--- START ---
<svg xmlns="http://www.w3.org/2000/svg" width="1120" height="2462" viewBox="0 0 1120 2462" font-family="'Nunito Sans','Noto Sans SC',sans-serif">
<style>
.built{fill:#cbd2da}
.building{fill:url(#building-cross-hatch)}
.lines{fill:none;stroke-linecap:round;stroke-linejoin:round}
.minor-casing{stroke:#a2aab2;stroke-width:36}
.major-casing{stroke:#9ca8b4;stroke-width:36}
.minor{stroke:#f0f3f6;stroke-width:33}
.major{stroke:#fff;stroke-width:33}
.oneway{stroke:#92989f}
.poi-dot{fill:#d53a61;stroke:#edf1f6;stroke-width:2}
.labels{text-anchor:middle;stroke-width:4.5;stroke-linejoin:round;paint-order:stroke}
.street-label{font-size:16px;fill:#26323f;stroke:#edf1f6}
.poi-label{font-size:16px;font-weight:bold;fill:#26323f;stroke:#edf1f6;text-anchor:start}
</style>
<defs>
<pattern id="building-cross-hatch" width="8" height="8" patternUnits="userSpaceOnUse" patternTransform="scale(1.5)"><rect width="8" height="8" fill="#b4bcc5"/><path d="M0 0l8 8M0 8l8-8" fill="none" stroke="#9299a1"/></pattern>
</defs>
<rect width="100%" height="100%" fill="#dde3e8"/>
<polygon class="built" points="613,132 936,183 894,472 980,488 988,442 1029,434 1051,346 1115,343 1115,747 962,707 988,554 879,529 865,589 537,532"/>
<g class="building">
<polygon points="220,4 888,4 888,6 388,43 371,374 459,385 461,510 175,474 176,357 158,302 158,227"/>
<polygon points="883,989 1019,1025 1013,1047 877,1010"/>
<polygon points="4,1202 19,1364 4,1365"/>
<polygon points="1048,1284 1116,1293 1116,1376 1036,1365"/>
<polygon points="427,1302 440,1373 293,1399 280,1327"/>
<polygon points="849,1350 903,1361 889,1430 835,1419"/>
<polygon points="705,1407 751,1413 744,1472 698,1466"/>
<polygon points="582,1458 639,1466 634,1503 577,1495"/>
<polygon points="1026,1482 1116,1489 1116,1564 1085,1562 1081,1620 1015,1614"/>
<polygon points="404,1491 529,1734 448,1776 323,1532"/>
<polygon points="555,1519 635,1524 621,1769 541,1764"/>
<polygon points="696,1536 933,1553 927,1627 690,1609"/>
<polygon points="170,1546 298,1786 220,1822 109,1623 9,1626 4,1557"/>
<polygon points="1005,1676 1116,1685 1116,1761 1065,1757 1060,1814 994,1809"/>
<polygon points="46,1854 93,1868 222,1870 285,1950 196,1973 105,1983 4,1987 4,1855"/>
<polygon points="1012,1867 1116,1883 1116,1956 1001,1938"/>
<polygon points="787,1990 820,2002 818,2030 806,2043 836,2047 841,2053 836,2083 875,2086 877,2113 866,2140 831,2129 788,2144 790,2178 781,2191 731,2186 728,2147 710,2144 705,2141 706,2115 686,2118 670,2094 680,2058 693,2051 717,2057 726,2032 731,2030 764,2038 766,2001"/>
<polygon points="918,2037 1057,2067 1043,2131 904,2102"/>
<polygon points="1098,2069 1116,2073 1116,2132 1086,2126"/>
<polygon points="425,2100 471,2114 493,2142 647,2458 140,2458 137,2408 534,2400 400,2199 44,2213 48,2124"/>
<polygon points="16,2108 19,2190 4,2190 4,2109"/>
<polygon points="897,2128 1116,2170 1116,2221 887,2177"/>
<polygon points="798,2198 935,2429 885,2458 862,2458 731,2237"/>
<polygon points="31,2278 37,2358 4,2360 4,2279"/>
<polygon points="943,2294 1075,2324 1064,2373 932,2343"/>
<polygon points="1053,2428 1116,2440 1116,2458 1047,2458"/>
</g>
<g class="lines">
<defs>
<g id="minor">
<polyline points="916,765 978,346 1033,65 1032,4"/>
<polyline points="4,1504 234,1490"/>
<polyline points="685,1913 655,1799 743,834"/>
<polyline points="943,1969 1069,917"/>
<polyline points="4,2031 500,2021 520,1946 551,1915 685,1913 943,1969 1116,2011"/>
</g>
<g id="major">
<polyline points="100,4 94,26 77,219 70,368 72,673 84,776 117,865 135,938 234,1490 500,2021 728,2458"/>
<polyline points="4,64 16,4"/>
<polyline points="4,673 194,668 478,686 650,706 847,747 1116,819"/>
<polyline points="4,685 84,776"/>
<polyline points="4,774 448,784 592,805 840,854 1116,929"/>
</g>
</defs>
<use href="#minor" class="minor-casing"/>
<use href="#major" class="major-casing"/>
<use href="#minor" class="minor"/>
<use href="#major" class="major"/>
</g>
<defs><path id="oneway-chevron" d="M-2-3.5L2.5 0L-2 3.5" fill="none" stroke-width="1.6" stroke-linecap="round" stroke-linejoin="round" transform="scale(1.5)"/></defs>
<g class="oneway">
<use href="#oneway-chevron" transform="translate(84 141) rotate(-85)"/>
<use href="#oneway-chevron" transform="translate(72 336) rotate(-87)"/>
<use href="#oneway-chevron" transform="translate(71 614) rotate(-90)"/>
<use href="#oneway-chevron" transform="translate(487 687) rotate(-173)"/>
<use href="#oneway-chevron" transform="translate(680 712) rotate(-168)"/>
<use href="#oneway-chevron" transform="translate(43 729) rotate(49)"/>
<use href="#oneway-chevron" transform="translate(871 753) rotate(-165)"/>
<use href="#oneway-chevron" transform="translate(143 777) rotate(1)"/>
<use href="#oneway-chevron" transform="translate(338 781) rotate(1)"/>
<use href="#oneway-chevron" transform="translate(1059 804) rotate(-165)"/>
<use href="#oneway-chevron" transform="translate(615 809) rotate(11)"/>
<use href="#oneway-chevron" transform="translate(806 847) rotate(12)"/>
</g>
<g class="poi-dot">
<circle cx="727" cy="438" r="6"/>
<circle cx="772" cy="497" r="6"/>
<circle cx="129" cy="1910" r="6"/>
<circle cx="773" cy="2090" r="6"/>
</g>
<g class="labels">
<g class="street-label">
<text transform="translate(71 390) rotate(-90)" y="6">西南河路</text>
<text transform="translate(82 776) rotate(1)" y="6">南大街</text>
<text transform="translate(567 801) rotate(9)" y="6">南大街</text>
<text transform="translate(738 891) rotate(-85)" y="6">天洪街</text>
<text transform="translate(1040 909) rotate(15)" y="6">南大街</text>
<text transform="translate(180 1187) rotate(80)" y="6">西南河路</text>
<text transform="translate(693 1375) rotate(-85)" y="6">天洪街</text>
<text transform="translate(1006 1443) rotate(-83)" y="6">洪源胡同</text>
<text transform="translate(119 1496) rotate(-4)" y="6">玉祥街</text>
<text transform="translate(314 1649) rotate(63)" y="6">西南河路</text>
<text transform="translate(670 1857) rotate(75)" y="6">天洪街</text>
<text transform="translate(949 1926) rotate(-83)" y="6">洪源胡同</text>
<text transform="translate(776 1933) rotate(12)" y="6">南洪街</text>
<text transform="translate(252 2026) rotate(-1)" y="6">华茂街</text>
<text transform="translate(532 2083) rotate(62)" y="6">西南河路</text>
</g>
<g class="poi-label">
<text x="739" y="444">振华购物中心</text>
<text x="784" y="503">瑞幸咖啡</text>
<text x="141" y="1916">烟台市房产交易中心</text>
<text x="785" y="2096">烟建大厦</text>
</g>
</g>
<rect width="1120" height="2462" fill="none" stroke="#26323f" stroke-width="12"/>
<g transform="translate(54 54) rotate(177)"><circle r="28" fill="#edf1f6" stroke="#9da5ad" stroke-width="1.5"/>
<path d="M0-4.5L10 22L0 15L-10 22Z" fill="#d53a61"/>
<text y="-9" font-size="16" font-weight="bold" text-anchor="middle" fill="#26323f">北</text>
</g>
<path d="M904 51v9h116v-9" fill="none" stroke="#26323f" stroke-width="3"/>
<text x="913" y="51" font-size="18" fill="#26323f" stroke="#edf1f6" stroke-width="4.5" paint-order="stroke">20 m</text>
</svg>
--- END ---
## To do
Find the word "casing" in the records, and report each line that has it.

## Expected answer
.minor-casing{stroke:#a2aab2;stroke-width:36}
.major-casing{stroke:#9ca8b4;stroke-width:36}
<use href="#minor" class="minor-casing"/>
<use href="#major" class="major-casing"/>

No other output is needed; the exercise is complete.